In the records below, find every line that contains "Best" and list it.

**Available data:**
··········

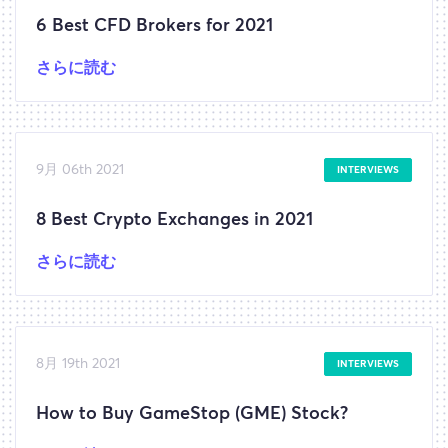
6 Best CFD Brokers for 2021
さらに読む
9月 06th 2021
INTERVIEWS
8 Best Crypto Exchanges in 2021
さらに読む
8月 19th 2021
INTERVIEWS
How to Buy GameStop (GME) Stock?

··········

**The completed task:**
6 Best CFD Brokers for 2021
8 Best Crypto Exchanges in 2021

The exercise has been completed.